In addition, the object that describes each property in the schema supports a few additional keys that are specific to the schema definition format and will be omitted when the schema file is produced:

Key Description
_description A description of the property.
_format A description of the expected form of the values, in addition to what's prescribed by the data type. For example, a string property could be expected to contain a URI or a UUID. Optional.

Sharing subschemas between events

Another feature of schema definition files is that they may contain references to other schema definition files via standard JSON references. This is used to reuse common definitions like the meta member in all events. Doing so reduces the maintenance burden when making changes to the common parts of the schemas, makes sure there are no unintentional differences between events, and makes it possible for programs reading the files to understand that a subset of the schema actually is common to more than one event. The latter can e.g. be used by programs to generate types for an SDK from the schema definition files.

(Data extracted from a collection)
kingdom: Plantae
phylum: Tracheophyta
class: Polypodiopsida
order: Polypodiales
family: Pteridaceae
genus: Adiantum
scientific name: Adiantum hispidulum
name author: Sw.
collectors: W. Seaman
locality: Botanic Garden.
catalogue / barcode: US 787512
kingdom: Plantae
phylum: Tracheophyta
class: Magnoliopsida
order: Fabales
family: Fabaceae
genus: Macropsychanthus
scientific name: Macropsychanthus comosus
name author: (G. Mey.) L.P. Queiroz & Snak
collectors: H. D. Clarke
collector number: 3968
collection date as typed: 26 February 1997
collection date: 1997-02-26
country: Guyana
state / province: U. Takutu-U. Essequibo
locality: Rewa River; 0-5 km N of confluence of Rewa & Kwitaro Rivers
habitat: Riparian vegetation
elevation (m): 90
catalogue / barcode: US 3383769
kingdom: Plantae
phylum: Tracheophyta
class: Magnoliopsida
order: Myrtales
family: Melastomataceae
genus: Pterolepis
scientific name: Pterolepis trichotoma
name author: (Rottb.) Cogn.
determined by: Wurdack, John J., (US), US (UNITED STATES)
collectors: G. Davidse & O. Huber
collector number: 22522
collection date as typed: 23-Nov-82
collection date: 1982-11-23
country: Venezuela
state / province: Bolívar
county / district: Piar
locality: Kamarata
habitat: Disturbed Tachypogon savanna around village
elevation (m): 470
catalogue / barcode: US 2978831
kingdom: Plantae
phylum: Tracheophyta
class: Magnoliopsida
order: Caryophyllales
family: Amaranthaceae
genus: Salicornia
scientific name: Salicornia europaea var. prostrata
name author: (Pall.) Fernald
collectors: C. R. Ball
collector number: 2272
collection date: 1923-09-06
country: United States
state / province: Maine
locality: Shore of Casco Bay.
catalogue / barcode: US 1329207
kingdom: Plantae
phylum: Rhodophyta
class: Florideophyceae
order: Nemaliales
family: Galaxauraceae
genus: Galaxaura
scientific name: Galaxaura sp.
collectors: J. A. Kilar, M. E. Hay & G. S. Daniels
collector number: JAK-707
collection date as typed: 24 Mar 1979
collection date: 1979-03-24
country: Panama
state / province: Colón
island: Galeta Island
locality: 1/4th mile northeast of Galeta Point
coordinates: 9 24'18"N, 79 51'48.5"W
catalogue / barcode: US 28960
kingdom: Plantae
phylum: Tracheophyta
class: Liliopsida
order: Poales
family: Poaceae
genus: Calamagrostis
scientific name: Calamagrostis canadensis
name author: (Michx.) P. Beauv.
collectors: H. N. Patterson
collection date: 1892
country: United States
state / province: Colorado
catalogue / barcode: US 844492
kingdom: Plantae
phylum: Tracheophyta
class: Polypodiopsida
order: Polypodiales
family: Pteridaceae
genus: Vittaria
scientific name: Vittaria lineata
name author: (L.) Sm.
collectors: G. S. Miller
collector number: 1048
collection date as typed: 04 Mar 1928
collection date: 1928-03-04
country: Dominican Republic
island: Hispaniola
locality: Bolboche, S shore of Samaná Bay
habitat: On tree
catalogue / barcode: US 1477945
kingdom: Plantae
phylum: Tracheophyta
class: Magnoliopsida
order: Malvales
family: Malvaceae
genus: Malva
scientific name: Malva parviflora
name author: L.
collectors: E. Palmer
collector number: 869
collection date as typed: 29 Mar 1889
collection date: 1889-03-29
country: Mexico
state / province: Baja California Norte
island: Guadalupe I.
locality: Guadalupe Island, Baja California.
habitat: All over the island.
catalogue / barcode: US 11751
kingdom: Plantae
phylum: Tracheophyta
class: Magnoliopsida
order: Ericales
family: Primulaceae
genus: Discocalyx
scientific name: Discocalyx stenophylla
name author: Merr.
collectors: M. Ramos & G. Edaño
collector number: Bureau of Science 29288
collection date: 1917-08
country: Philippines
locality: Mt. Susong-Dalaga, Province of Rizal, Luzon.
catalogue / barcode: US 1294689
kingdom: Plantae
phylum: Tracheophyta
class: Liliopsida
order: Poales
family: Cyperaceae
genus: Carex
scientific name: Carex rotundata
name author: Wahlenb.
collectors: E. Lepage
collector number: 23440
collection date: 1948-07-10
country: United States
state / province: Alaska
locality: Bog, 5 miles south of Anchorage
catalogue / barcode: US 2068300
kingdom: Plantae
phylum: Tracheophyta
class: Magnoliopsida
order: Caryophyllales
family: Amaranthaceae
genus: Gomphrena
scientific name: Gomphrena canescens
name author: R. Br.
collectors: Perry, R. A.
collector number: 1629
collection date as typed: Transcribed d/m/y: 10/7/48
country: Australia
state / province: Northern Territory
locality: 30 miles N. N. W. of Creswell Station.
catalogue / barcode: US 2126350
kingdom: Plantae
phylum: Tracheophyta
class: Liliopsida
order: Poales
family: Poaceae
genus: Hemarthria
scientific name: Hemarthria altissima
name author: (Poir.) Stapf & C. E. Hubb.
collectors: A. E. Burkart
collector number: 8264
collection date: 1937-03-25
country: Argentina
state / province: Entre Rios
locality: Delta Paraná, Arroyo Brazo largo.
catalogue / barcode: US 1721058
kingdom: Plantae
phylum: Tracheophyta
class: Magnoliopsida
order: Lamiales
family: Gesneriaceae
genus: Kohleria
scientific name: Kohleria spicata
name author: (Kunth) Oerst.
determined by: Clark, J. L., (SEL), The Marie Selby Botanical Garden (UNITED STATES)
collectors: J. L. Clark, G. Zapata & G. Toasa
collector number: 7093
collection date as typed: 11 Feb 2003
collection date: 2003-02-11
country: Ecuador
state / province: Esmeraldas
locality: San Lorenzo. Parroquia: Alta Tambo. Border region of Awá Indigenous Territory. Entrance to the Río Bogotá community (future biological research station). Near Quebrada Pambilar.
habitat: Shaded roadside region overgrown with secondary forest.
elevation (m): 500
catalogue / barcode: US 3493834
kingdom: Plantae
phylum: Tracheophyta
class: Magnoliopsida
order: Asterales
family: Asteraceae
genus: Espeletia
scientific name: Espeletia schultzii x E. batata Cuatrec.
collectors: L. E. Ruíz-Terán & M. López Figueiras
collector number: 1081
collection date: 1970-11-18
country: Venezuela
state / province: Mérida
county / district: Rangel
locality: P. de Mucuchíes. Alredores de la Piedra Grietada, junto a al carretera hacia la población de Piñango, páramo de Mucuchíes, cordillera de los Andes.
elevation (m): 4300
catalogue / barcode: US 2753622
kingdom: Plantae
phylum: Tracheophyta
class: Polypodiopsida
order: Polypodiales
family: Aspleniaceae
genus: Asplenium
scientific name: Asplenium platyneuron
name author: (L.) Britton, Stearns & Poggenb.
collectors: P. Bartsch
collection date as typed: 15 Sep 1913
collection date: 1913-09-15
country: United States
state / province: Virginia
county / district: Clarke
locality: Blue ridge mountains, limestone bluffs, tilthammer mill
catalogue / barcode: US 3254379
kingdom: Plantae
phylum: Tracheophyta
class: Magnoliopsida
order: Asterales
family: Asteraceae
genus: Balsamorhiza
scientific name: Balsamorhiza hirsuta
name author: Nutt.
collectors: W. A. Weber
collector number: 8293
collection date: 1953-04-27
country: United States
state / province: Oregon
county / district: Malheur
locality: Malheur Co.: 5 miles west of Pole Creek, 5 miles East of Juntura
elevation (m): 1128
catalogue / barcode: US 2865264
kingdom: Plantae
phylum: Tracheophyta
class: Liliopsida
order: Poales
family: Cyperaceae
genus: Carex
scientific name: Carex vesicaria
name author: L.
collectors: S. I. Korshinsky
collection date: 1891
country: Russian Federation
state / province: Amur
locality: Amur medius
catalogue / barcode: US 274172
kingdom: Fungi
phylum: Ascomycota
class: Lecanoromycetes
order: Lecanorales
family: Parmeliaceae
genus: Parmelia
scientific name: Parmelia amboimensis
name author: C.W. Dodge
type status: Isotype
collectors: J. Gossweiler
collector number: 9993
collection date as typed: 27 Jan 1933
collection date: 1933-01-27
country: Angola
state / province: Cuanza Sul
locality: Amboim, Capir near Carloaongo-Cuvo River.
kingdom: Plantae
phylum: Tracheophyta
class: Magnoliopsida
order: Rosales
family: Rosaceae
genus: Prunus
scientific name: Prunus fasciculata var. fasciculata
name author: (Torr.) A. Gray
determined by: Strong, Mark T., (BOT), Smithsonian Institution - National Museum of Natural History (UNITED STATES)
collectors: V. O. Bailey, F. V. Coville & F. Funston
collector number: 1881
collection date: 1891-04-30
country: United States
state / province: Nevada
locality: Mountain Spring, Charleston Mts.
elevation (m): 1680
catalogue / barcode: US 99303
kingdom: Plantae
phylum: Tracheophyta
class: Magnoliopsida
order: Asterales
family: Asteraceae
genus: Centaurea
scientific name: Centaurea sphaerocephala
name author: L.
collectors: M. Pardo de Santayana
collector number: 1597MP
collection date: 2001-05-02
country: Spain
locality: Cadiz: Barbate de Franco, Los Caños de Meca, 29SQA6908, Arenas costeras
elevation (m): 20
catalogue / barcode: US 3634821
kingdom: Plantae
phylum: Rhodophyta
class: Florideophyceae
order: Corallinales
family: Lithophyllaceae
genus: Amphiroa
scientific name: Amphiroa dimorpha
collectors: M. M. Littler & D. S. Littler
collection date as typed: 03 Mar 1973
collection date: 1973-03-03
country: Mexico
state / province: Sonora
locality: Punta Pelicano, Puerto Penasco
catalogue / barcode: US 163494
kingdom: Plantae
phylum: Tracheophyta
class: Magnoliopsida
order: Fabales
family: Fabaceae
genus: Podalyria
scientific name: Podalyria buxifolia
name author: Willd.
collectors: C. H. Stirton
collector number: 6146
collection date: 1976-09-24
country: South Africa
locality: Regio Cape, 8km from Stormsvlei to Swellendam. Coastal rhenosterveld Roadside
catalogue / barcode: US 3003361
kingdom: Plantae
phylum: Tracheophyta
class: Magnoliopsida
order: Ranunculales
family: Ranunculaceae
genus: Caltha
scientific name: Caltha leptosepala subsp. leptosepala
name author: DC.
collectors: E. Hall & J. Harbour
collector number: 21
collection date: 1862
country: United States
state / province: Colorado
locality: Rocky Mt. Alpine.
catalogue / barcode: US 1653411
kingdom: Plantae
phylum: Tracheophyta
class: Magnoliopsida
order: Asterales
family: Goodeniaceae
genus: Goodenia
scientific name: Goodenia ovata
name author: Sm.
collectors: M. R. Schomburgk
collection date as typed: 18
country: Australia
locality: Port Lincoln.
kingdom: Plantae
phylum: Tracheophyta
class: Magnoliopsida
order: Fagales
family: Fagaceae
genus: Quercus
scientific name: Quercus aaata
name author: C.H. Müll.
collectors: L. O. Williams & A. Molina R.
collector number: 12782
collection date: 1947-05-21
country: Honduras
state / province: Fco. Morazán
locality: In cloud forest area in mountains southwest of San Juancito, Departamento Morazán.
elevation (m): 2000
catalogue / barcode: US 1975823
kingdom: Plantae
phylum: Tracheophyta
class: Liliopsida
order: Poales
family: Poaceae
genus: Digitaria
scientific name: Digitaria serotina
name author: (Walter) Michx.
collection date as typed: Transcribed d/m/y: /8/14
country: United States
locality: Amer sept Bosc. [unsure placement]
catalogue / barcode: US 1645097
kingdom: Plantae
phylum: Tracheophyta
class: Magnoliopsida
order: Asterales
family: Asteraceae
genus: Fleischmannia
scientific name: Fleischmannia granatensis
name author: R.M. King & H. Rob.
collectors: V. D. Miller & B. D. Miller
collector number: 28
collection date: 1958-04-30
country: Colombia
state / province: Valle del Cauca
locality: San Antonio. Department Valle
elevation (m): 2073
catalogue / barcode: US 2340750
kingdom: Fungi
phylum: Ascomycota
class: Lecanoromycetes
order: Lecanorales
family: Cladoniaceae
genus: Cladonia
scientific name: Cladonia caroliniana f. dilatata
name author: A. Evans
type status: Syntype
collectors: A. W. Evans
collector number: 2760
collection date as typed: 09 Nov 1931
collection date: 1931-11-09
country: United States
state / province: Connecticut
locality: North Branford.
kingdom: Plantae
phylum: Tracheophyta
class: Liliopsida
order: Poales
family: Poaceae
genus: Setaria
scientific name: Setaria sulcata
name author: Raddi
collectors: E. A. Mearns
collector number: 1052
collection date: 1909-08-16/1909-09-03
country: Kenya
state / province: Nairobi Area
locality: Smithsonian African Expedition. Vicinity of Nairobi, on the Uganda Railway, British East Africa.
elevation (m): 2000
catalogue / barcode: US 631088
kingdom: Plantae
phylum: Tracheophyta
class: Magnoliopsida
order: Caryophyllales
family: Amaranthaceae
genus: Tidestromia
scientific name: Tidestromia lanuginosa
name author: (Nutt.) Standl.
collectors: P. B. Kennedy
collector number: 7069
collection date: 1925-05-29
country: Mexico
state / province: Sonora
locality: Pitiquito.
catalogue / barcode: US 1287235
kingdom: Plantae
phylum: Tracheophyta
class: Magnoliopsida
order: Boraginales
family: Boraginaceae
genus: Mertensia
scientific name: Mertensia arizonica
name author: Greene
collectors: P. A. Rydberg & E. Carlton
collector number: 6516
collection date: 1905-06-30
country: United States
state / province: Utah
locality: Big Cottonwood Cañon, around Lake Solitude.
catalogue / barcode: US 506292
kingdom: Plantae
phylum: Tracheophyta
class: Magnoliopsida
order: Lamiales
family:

Try it
Continue the passage on schema definition files, starting right after its last sentence.

Your response
For example, the definition of meta is found among one of the EiffelMetaProperty subschemas like definitions/EiffelMetaProperty/3.0.0.yml. Defining this member and referencing it from the event's schema is done like this:

meta:
  $ref: ../EiffelMetaProperty/3.0.0.yml

Changing a non-event schema definition that's referenced by actual events, like EiffelMetaProperty, fundamentally works in the same way as changing the event schemas directly. The new event version should be updated according to the normal patch/minor/major rules, which in practice means that the version number increase should match the change of the referenced schema; if EiffelMetaProperty gets a minor update then all events that update to that version should receive a minor version bump too.

Example

Here's a minimal example of a schema definition file:

$schema: http://json-schema.org/draft-04/schema#
_name: EiffelSomethingHappenedEvent
_version: 1.0.0
_abbrev: SH
_description: The EiffelSomethingHappenedEvent declares that something happened.
type: object
properties:
  meta:
    $ref: ../EiffelMetaProperty/3.0.0.yml
  data:
    type: object
    properties:
      what:
        _description: A description of what happened.
        _format: A well-formed sentence.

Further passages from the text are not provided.